Mr. Braddock also has a good, Batmanish well of sorrow to draw on. As he suffers the slings and arrows of superhero fortune, he slowly discovers that his life has never really been his own. Merlyn and Roma plotted out his destiny long before he was born. He had no choice but to become Captain Britain. Even death is no escape, as they simply reconstitute him from whatever DNA bits they have left. What is a superhero to do? Suffer nobly? Try to buck the system? This is the stuff of great drama, and it’s not exactly the story Marvel has told before as all of their heroes have chosen to become something special. (Yes, Thor is born a god, but he has to choose whether he’ll be a powerful leader, or a powerless buffoon. Britain doesn’t have that choice. He’s constantly manipulated back into his suit.)
And the costume! Britain’s uniform may be the one superhero getup that doesn’t need major tweaking to work on a three-dimensional human. It’s sleek, stylish, and modern, and the Union Jack just flows on it, making it look like something a rock star could wear. (How did Captain America wind up with chainmail and a shield, and Britain walk away in motorcycle leather? It should be reversed.)
I can go on and on, and make your eyes swim with “and then, he teamed up with SHIELD!”, but there’s really no need. The best reason to make a Captain Britain movie is this: America hogs the superheroes. We’ve got them all. The only ones who loudly and proudly retain their “otherness” are Thor, Wonder Woman, and Wolverine, and even they tend to spend more time in New York than their homelands. I love America, but it seems unfair to demand Superman fight for only our ways, Wonder Woman bedeck her bosom with our eagle, and Thor to relocate Asgard above Oklahoma. (This happened.) Wouldn’t it be nice if England had Captain Britain, and Russia had Black Widow, and Japan had the Silver Samurai, and they were all good (if occasionally at odds) guys and girls? Shouldn’t a global, save-the-world blockbuster actually include other citizens of the planet?

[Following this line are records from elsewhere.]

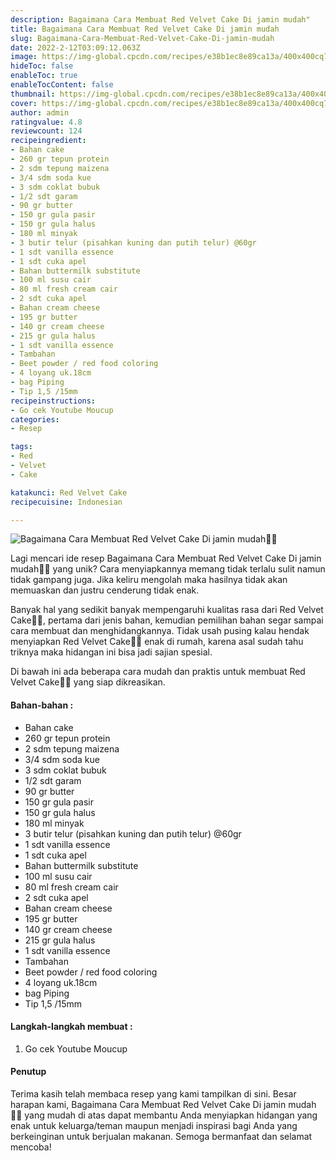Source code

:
 ```yaml
---
description: Bagaimana Cara Membuat Red Velvet Cake Di jamin mudah"
title: Bagaimana Cara Membuat Red Velvet Cake Di jamin mudah
slug: Bagaimana-Cara-Membuat-Red-Velvet-Cake-Di-jamin-mudah
date: 2022-2-12T03:09:12.063Z
image: https://img-global.cpcdn.com/recipes/e38b1ec8e89ca13a/400x400cq70/photo.jpg
hideToc: false
enableToc: true
enableTocContent: false
thumbnail: https://img-global.cpcdn.com/recipes/e38b1ec8e89ca13a/400x400cq70/photo.jpg
cover: https://img-global.cpcdn.com/recipes/e38b1ec8e89ca13a/400x400cq70/photo.jpg
author: admin
ratingvalue: 4.8
reviewcount: 124
recipeingredient:
- Bahan cake
- 260 gr tepun protein
- 2 sdm tepung maizena
- 3/4 sdm soda kue
- 3 sdm coklat bubuk
- 1/2 sdt garam
- 90 gr butter
- 150 gr gula pasir
- 150 gr gula halus
- 180 ml minyak
- 3 butir telur (pisahkan kuning dan putih telur) @60gr
- 1 sdt vanilla essence
- 1 sdt cuka apel
- Bahan buttermilk substitute
- 100 ml susu cair
- 80 ml fresh cream cair
- 2 sdt cuka apel
- Bahan cream cheese
- 195 gr butter
- 140 gr cream cheese
- 215 gr gula halus
- 1 sdt vanilla essence
- Tambahan
- Beet powder / red food coloring
- 4 loyang uk.18cm
- bag Piping
- Tip 1,5 /15mm
recipeinstructions:
- Go cek Youtube Moucup
categories:
- Resep

tags:
- Red
- Velvet
- Cake

katakunci: Red Velvet Cake
recipecuisine: Indonesian

---
```


![Bagaimana Cara Membuat Red Velvet Cake Di jamin mudah👩‍🍳](https://img-global.cpcdn.com/recipes/e38b1ec8e89ca13a/400x400cq70/photo.jpg)

Lagi mencari ide resep Bagaimana Cara Membuat Red Velvet Cake Di jamin mudah👩‍🍳 yang unik? Cara menyiapkannya memang tidak terlalu sulit namun tidak gampang juga. Jika keliru mengolah maka hasilnya tidak akan memuaskan dan justru cenderung tidak enak.

Banyak hal yang sedikit banyak mempengaruhi kualitas rasa dari Red Velvet Cake👩‍🍳, pertama dari jenis bahan, kemudian pemilihan bahan segar sampai cara membuat dan menghidangkannya. Tidak usah pusing kalau hendak menyiapkan Red Velvet Cake👩‍🍳 enak di rumah, karena asal sudah tahu triknya maka hidangan ini bisa jadi sajian spesial.

Di bawah ini ada beberapa cara mudah dan praktis untuk membuat Red Velvet Cake👩‍🍳 yang siap dikreasikan.

<!--inarticleads1-->

#### Bahan-bahan :

- Bahan cake
- 260 gr tepun protein
- 2 sdm tepung maizena
- 3/4 sdm soda kue
- 3 sdm coklat bubuk
- 1/2 sdt garam
- 90 gr butter
- 150 gr gula pasir
- 150 gr gula halus
- 180 ml minyak
- 3 butir telur (pisahkan kuning dan putih telur) @60gr
- 1 sdt vanilla essence
- 1 sdt cuka apel
- Bahan buttermilk substitute
- 100 ml susu cair
- 80 ml fresh cream cair
- 2 sdt cuka apel
- Bahan cream cheese
- 195 gr butter
- 140 gr cream cheese
- 215 gr gula halus
- 1 sdt vanilla essence
- Tambahan
- Beet powder / red food coloring
- 4 loyang uk.18cm
- bag Piping
- Tip 1,5 /15mm

<!--inarticleads2-->

#### Langkah-langkah membuat :

1. Go cek Youtube Moucup

#### Penutup

Terima kasih telah membaca resep yang kami tampilkan di sini. Besar harapan kami, Bagaimana Cara Membuat Red Velvet Cake Di jamin mudah👩‍🍳 yang mudah di atas dapat membantu Anda menyiapkan hidangan yang enak untuk keluarga/teman maupun menjadi inspirasi bagi Anda yang berkeinginan untuk berjualan makanan. Semoga bermanfaat dan selamat mencoba!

Perhaps that’s a little maudlin and It’s-A-Small Worldish. Maybe it’s enough solidarity that we’ve got British and Australian men playing all the superheroes. That’s fine. I just want Captain Britain to rock that costume and fly the rainy English skies. I want him to join forces with Captain America in a show of solidarity, and be on call for the Avengers when they fly into another time zone. I want him to lose his memory and go live in Cornwall as a hermit, forcing Tony Stark to come after him with a been there, done that, put the suit back on pep talk. Introducing forgotten or lonely characters is what a crossover universe is meant for, and I can’t think of a more worthy candidate for an update than Captain Britain.